L'Église du Sri Lanka veut la lumière sur les attentats de Pâques 2019
Un mois: tel est le délai fixé par les évêques du Sri Lanka pour que le gouvernement national donne «une réponse crédible» sur les attentats qui, à Pâques 2019, ont frappé trois églises et trois hôtels du pays, faisant 280 morts et 500 blessés.
Dans une lettre envoyée à l'exécutif au nom du Comité catholique national pour la justice aux victimes, les prélats préviennent qu'en l'absence de réponse, ils agiront d'une autre manière. En février dernier déjà, le cardinal Malcolm Ranjith, l'archevêque de Colombo, avait annoncé son intention de faire appel devant la Cour internationale de justice. «Le peuple a le droit de connaître les instigateurs des attentats d'il y a deux ans et il est de la responsabilité du gouvernement de le signaler immédiatement au pays», réitèrent aujourd'hui les prélats dans leur missive, pointant du doigt des «enquêtes menées avec négligence et non de manière active et indépendante».

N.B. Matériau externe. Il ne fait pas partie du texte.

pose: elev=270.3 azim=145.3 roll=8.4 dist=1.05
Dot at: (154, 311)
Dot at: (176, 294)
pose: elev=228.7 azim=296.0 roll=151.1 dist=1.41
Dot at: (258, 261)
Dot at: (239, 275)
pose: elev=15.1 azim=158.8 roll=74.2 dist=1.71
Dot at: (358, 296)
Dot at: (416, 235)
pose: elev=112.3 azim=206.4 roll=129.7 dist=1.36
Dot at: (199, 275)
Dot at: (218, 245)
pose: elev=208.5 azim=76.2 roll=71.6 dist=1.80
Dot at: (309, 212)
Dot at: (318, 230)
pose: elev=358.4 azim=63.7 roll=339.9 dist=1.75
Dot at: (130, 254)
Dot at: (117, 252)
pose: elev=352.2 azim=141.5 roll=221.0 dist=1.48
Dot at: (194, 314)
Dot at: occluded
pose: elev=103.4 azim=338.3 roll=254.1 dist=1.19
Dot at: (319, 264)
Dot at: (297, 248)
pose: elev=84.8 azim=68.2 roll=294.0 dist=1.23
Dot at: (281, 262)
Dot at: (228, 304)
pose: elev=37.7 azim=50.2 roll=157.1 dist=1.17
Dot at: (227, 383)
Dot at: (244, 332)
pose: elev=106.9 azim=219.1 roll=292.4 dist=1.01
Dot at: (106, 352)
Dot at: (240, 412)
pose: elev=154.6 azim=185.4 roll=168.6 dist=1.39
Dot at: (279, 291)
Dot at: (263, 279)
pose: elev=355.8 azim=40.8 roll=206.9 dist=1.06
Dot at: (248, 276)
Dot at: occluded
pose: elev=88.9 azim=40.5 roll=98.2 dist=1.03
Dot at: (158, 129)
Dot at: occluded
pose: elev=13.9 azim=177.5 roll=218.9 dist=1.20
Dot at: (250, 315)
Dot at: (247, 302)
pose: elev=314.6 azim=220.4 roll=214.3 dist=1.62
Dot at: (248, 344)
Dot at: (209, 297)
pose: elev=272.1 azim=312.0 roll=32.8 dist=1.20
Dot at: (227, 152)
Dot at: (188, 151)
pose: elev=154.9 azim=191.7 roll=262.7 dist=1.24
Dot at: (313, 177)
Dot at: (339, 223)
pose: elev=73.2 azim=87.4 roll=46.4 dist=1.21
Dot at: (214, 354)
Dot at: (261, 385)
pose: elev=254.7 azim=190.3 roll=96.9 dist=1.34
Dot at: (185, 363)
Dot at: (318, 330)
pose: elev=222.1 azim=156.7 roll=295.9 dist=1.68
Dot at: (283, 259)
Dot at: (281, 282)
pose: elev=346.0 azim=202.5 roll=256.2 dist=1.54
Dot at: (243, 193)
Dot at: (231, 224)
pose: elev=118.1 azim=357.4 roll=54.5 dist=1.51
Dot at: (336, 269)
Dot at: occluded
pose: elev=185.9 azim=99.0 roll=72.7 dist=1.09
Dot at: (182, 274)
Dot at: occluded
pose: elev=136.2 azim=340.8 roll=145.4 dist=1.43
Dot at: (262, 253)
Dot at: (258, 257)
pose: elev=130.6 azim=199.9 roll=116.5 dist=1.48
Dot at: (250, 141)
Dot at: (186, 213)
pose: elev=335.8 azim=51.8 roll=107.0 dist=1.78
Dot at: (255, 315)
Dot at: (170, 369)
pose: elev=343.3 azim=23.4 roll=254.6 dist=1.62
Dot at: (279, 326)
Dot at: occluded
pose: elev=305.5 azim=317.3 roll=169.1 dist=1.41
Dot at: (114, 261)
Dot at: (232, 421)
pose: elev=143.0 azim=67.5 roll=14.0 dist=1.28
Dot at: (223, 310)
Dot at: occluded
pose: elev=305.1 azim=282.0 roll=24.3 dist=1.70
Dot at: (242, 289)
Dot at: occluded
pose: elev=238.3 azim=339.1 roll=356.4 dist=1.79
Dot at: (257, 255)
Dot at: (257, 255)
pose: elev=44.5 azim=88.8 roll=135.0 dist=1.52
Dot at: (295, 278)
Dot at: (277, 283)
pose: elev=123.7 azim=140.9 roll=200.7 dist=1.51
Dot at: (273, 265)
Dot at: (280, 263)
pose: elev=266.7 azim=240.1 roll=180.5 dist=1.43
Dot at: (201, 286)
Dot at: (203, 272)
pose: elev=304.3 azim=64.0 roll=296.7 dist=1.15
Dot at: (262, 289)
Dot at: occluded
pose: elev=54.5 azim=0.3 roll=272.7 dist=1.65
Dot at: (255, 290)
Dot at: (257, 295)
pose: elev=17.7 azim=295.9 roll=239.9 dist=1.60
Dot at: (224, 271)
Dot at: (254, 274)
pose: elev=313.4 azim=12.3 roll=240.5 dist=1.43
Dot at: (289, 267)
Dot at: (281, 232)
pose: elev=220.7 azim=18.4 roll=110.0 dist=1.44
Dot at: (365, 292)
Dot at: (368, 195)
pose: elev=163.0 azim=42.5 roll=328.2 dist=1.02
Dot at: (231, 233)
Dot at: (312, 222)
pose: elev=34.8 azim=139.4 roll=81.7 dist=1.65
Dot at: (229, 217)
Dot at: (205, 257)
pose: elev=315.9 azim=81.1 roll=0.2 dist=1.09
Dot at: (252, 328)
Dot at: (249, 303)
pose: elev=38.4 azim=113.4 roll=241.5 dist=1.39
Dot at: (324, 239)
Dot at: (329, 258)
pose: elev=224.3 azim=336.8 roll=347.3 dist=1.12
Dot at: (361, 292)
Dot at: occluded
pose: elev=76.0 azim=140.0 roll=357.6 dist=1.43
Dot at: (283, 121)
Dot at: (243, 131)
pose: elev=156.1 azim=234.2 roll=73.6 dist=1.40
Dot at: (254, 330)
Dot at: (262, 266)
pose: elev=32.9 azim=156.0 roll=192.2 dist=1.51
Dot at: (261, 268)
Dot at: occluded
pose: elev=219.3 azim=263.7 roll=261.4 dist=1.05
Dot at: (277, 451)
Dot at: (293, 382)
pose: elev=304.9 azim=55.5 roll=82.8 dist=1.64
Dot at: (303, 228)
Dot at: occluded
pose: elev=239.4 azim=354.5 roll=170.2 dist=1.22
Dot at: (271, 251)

«Nous demandons instamment au gouvernement de ne pas balayer l'affaire sous le tapis, en se contentant de poursuivre certaines personnes en justice», insistent les évêques. Actuellement, en effet, des enquêtes contre 42 suspects des attentats sont en cours. «Mais les principaux responsables sont-ils parmi eux ?», demandent les évêques, qui déplorent également «la léthargie avec laquelle la machine étatique avance pour trouver les véritables auteurs» des massacres. «26 mois se sont écoulés depuis ce 21 avril 2019, poursuit la lettre, et près de 5 mois se sont écoulés depuis la présentation du rapport final de la commission d'enquête présidentielle, nommée pour enquêter sur l'incident. Pourtant, tout se déroule très lentement et n'ont toujours pas été traduits devant la justice ni les responsables matériels des explosions, ni leurs donneurs d'ordre, ni les noms de ceux qui auraient pu empêcher les massacres mais ne l'ont pas fait, manquant, volontairement, à leurs responsabilités».
Un crime grave de déni de justice
La raison du retard des autorités dans la mise en œuvre des recommandations de la Commission d'enquête présidentielle, est une énigme, souligne l'Église catholique de Colombo, qui met en garde l'État sur un point: si la loi ne devait agir que contre «quelques figures marginales des attentats», en exonérant de fait les véritables auteurs, il y aurait alors «un crime grave de déni de justice envers les victimes, leurs familles et les blessés», mais aussi «une menace sérieuse pour la sécurité nationale».
«Nous espérons que l'exécutif, poursuit avec espoir la missive épiscopale, prendra en considération le fait qu'un développement aussi lent de l'enquête semble révéler une conspiration pour protéger certaines personnes et empêcher la vérité d'émerger».
D'où l'appel répété de l'Église aux institutions pour qu'elles «agissent rapidement pour découvrir toutes les causes de ce massacre, en garantissant la justice pour les victimes dès que possible». Seule cette attitude, en effet, en concluent les évêques, démontrera que le gouvernement est «en faveur de la vérité, de la justice et de l'État de droit, et non du gain politique». De son côté, l'exécutif a jusqu'à présent rejeté toutes les accusations de négligence, répétant qu'il a déjà arrêté près de 700 personnes.
Les attentats du 21 avril 2019 ont été perpétrés par au moins neuf kamikazes, affiliés au groupe islamiste local National Thowheed Jamath, qui se sont fait exploser dans trois églises -St Anthony à Colombo, St Sebastian à Negombo et Zion Evangelical à Batticaloa- ainsi que dans plusieurs hôtels et un complexe résidentiel. Ces attentats-suicide avaient été revendiqués par le groupe État islamique. Dans son message Urbi et Orbi de Pâques, le Pape François avait déploré «cette violence si cruelle», et invité les fidèles à prier pour les victimes et les blessés.